Les délégués syndicaux sont bien souvent le nez sur le guidon, en prise avec des enjeux immédiats : licenciement, chômage économique, accident de travail... D’une certaine manière, ils sont dans le « voir-agir », c’est-à-dire qu’ils sont amenés à faire des constats sur leur lieu de travail et à les traiter directement. J’ai construit ma pratique de syndicaliste inspiré de l’éducation populaire qui prône le « voir-juger-agir ». L’étape de jugement, d’analyse, demande du temps, de la rigueur et exige une prise de recul face aux enjeux globaux qui sont à l’œuvre dans les stratégies d’une entreprise comme Caterpillar. La difficulté est d’autant plus grande que, comme je l’ai expliqué précédemment, la réorganisation de l’entreprise s’est opérée sans que les changements soient visibles dans le travail quotidien. Comment, dans ce contexte, s’inquiéter de quoi que ce soit ? Notre travail de conscientisation n’était pas suffisant.
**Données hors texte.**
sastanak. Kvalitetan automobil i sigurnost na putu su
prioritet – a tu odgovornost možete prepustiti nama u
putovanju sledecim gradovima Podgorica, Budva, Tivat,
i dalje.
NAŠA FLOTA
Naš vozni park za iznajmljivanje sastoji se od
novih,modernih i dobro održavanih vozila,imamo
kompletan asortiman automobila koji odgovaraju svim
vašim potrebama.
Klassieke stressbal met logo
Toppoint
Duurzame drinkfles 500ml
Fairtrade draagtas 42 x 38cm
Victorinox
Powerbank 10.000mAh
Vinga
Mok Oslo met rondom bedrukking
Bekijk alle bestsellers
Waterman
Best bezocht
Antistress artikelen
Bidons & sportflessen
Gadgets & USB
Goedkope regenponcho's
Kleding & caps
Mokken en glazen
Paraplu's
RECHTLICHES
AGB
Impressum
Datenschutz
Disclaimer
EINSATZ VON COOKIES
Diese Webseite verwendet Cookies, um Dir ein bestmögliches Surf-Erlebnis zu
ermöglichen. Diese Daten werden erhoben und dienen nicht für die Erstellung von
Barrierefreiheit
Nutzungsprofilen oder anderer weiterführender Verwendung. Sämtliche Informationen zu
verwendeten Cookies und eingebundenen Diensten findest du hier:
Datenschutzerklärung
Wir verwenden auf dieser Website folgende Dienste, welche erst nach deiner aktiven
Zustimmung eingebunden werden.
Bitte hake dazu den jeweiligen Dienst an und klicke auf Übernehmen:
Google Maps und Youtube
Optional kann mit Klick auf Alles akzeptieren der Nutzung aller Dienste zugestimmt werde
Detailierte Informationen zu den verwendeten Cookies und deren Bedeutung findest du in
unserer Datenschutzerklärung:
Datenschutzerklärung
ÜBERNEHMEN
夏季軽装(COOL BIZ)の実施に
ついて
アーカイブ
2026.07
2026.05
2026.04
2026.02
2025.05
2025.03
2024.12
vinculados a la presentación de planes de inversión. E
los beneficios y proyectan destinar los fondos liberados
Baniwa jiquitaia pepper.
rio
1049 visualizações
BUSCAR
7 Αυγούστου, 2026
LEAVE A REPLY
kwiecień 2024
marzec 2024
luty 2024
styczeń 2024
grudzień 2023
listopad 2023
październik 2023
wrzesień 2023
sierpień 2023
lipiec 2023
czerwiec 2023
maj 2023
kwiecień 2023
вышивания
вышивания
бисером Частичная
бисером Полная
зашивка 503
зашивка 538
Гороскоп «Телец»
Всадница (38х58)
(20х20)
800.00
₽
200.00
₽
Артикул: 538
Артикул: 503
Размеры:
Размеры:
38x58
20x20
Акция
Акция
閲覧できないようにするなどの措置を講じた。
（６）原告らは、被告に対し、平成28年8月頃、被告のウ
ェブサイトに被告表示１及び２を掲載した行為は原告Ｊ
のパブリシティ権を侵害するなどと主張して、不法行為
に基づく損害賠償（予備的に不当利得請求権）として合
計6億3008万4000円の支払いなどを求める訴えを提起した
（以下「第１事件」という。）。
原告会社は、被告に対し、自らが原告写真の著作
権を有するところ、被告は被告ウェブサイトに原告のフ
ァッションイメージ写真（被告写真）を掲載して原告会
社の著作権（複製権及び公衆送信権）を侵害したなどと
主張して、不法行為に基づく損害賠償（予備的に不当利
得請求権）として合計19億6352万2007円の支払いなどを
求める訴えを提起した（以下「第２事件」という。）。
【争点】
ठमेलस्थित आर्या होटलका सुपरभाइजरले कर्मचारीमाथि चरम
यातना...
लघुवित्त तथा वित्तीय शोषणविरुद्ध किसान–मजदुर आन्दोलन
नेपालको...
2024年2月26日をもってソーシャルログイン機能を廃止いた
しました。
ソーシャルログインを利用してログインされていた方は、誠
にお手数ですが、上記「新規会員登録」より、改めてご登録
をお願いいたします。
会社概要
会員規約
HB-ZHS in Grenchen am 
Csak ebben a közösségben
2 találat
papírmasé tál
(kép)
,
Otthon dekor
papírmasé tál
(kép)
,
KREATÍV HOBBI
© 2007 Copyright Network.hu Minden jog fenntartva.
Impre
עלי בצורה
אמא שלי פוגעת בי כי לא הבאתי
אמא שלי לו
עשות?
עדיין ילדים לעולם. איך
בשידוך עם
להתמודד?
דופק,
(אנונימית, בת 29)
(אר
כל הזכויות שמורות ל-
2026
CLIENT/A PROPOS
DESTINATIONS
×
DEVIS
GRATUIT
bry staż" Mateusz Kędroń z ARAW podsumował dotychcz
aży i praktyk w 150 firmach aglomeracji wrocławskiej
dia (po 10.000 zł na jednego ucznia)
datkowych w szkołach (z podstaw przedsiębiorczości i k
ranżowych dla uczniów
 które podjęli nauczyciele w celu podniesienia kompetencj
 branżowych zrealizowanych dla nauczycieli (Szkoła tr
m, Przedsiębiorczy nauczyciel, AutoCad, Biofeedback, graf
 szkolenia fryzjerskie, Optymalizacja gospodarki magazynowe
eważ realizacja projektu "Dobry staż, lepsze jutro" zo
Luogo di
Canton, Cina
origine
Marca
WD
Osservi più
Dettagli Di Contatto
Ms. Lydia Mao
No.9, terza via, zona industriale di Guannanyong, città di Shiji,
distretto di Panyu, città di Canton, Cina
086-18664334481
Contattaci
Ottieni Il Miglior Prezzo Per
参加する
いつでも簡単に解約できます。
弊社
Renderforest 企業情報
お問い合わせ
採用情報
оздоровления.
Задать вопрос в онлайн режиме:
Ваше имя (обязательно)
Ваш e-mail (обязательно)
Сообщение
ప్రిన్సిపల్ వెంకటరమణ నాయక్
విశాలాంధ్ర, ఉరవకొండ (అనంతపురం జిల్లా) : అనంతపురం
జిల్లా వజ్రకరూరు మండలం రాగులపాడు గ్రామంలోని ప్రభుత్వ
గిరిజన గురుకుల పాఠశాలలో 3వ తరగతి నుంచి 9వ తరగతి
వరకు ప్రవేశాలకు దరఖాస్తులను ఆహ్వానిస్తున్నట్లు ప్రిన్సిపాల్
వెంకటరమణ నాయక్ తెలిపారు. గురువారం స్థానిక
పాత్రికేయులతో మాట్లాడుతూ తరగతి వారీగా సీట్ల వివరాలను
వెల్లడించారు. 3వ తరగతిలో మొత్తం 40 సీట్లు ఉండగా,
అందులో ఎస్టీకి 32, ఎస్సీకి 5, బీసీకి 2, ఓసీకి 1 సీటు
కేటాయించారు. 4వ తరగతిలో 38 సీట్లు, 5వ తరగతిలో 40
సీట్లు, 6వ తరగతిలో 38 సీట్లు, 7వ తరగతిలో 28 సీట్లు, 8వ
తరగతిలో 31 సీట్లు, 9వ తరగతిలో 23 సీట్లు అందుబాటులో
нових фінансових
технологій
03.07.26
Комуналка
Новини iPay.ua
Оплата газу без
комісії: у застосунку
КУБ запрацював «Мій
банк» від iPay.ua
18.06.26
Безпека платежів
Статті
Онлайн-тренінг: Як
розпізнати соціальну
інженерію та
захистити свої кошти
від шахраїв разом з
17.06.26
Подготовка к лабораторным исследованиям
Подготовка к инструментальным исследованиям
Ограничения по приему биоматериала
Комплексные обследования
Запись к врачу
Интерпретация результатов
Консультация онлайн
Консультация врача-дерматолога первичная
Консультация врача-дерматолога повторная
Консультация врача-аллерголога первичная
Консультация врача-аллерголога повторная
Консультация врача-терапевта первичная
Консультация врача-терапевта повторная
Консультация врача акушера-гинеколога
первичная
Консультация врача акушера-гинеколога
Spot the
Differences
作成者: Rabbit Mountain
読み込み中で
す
Quel message souhaitez-vous transmettre aux nouvelles générations syndicales ?
Que c’est l’engagement qui forge la compétence ! Et que, même si on ne maîtrise pas un dossier, il faut croire qu’on est capable de le traiter. Ensuite, observer et poser des questions... même si elles sont souvent dérangeantes. C’est là mon principal message : il faut que travailleurs et syndicats réutilisent la formation et l’éducation populaire pour reprendre du pouvoir sur leurs lieux de travail plutôt qu’attendre, dans l’angoisse, la prochaine restructuration. #


Propos recueillis par Stéphanie BAUDOT


1. G. RAULIN, Caterpillar, Carnet d’un perceur de coffre, Bruxelles, Couleur livres, 2015.
2. Les 150 millions d’investissements correspondent à l’augmentation des immobilisations corporelles entre 2002 et 2012. La chute de 2013 à 2015 signifie la fin des investissements et leur amortissement.
3. Bruno Bauraind (Gresea) définit le prix de transfert comme un mécanisme comptable qui consiste à vendre et à acheter à des prix fictifs (décidés par le groupe) lors d’échanges commerciaux entre filiales d’un même groupe en vue de réaliser des transferts non visibles de capitaux.
4. Un centre de coordination est une entreprise de prestation de services administratifs ou financiers d’un groupe multinational. Une sorte de banque interne au groupe. En 1986, Caterpillar déplace ses liquidités vers son centre de coordination. Ce régime fiscal va être condamné en 2003 par la Commission européenne pour atteinte à la libre concurrence et sera remplacé par le mécanisme des intérêts notionnels.
5. Mécanisme visant à permettre la déduction de l’impôt des sociétés d’un intérêt fictif calculé sur leurs fonds propres qui sont utilisés pour les investissements, à l’instar de la déductibilité des intérêts sur emprunt pour investissement.